The report, released Wednesday, compared the first 11 months of 2015 to the same period the year before. Natural gas fell from just under $9 U.S. in early 2014 to lows of under $2.50 through much of last year.
"In the case of natural gas, lower prices for the product was the reason for the drop in value, as the quantity shipped actually climbed 1.7 per cent," the report states.
It was a bad year all around for energy exports, which fell 24.4 per cent year over year. Coal and other energy products, including oil, fell 16.3 per cent and 30.9 per cent, respectively. Electricity exports, however, grew 29.4 per cent.
The fact that the quantity of gas grew while incomes shrank is explained by demand, said Art Jarvis of Energy Services B.C., an upstream oil and gas industry
"Exports are directly tied to demand.
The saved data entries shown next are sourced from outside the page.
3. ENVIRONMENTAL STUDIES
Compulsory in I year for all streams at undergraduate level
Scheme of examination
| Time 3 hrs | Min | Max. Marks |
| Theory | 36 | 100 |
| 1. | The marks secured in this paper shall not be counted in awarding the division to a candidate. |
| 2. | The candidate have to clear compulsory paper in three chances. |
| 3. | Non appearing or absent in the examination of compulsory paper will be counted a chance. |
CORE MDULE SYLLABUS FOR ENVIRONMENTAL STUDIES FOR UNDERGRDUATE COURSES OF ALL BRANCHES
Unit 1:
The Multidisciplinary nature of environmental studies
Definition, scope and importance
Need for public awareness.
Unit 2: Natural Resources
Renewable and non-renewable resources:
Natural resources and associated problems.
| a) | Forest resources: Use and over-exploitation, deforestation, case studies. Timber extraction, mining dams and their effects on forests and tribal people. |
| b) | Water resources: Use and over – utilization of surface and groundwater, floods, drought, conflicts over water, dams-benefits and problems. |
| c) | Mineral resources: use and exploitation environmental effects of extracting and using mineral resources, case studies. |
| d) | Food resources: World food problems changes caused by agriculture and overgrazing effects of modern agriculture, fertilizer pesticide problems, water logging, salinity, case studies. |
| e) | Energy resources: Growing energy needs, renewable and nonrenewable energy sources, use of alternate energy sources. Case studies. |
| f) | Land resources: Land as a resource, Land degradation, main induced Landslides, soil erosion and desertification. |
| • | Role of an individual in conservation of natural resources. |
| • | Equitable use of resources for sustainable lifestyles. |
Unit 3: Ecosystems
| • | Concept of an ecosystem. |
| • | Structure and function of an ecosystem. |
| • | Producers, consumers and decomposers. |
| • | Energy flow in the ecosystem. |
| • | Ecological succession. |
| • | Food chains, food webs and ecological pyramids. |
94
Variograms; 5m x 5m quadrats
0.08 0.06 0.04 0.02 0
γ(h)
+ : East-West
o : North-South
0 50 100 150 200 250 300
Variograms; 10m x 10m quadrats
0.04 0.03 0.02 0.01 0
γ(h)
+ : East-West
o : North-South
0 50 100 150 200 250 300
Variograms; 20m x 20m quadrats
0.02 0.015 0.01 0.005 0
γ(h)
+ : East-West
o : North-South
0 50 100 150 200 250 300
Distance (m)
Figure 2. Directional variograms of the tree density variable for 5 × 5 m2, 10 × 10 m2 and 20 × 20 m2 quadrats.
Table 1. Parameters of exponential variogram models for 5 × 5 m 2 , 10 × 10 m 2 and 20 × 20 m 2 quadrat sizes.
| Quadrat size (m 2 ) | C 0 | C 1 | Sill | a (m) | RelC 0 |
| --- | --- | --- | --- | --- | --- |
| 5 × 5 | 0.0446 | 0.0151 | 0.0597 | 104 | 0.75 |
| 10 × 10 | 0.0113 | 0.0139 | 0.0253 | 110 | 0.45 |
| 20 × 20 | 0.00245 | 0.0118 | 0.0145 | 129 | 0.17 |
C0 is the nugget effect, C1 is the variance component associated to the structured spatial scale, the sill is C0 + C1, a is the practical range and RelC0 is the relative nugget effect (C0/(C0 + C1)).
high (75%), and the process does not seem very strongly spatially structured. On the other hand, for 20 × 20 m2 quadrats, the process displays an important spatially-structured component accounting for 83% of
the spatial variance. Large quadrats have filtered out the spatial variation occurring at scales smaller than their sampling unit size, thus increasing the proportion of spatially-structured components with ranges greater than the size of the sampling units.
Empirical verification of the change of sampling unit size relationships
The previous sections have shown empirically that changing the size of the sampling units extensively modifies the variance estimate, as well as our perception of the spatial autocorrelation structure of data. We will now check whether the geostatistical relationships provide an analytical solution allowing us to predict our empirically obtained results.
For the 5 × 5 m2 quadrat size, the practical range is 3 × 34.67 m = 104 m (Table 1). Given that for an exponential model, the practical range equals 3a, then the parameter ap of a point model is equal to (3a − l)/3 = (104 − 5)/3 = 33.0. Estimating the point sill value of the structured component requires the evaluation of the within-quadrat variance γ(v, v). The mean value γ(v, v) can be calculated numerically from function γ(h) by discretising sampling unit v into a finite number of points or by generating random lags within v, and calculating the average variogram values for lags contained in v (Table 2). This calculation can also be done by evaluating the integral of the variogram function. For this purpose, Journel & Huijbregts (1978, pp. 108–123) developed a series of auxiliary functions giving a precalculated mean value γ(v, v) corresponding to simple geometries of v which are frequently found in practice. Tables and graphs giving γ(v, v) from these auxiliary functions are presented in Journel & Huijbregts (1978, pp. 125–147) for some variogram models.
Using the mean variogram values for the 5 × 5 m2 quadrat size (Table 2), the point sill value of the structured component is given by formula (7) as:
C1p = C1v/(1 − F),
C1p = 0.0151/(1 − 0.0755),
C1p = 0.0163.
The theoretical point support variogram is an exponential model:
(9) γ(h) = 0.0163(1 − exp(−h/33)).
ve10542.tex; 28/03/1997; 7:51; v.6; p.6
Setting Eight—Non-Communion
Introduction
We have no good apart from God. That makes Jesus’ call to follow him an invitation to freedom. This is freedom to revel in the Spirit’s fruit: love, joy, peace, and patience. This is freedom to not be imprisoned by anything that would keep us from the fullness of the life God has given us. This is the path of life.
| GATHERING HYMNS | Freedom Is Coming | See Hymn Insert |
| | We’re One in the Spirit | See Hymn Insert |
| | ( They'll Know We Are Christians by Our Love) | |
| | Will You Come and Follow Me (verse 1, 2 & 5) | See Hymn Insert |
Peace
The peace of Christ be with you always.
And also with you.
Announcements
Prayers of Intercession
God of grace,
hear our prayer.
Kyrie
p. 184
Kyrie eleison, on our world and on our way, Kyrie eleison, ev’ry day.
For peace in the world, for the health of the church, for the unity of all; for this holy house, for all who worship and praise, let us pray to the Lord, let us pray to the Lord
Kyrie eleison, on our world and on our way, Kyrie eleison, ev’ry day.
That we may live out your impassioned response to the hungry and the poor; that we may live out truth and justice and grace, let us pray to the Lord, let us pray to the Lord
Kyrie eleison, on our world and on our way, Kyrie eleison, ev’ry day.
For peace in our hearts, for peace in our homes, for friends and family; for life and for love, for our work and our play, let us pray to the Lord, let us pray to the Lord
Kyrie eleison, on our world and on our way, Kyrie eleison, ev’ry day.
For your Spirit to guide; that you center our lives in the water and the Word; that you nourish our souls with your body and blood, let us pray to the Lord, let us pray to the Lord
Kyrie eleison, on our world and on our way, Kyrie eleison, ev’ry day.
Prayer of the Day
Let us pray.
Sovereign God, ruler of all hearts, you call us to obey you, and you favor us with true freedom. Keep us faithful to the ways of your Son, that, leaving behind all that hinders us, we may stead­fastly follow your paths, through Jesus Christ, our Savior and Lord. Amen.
Cold snaps have the biggest responsibility for higher consumption, of course," he said. "That would be my suspicion (for why export volumes grew)—a cold month."
He added that producers are often locked into long-term contracts with transmission companies, meaning they have to supply a given amount of gas per day regardless of price.
2015 saw some of the weakest oil and gas land sale totals in recent memory, totaling just $18 million.
The coming year looks grim too, he said.
"Definitely the word from (producers in) Calgary is 2016 is going to be as bad. There's no real positive news out there right now," he said.
B.C. largely insulated from weak commodity prices
Despite falling commodity prices, overall B.C. exports were flat, "edging up only 0.1 per cent."
A 4.5 per cent growth in shipments to the U.S. offset weak demand in Mainland China, where exports fell 6.4 per cent. Also down were Japan (-3 per cent) South Korea (-13.7 per cent) the European Union (-6.8 per cent), and Hong Kong (-14.1).
The biggest gains were in India, Taiwan and Mexico. B.C. exports to Mexico leaped 73.4 per cent last year.
Overall, it was a good year for the forestry industry, which saw exports grow 3.8 per cent. Softwood shipments grew by two points, led by double-digit growth in veneer, plywood and panel product
Mineral mining was down overall, largely due to drop-offs in molybdenum ore, zinc ore, unwrought aluminum and metallic mineral product shipments. That's despite a 1.9 per cent increase in copper ores and concentrates, which account for nearly two-thirds of B.C. mineral exports.
Food product exports climbed 19.4 per cent, but that's didn't necessarily translate into gains for Peace Region producers. While fruit and nut, vegetable, cereal and other product shipments were up as much as 35 per cent, there was little joy for vegetable oil and meat producers. According to the report, exports of those products were down 0.7 per cent and 7.5 per cent respectively.